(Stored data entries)

------------------------

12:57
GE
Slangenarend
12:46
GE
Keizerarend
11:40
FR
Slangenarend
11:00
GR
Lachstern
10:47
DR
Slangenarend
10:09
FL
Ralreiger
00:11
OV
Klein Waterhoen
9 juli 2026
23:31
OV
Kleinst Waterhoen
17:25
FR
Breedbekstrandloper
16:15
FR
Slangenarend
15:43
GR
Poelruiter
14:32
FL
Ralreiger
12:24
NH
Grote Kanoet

------------------------

WHAT YOU NEED TO DO: Please update the items by changing every "FL" to "Flevoland", keeping everything else the same.

SOLUTION TO THE EXERCISE:
12:57
GE
Slangenarend
12:46
GE
Keizerarend
11:40
FR
Slangenarend
11:00
GR
Lachstern
10:47
DR
Slangenarend
10:09
Flevoland
Ralreiger
00:11
OV
Klein Waterhoen
9 juli 2026
23:31
OV
Kleinst Waterhoen
17:25
FR
Breedbekstrandloper
16:15
FR
Slangenarend
15:43
GR
Poelruiter
14:32
Flevoland
Ralreiger
12:24
NH
Grote Kanoet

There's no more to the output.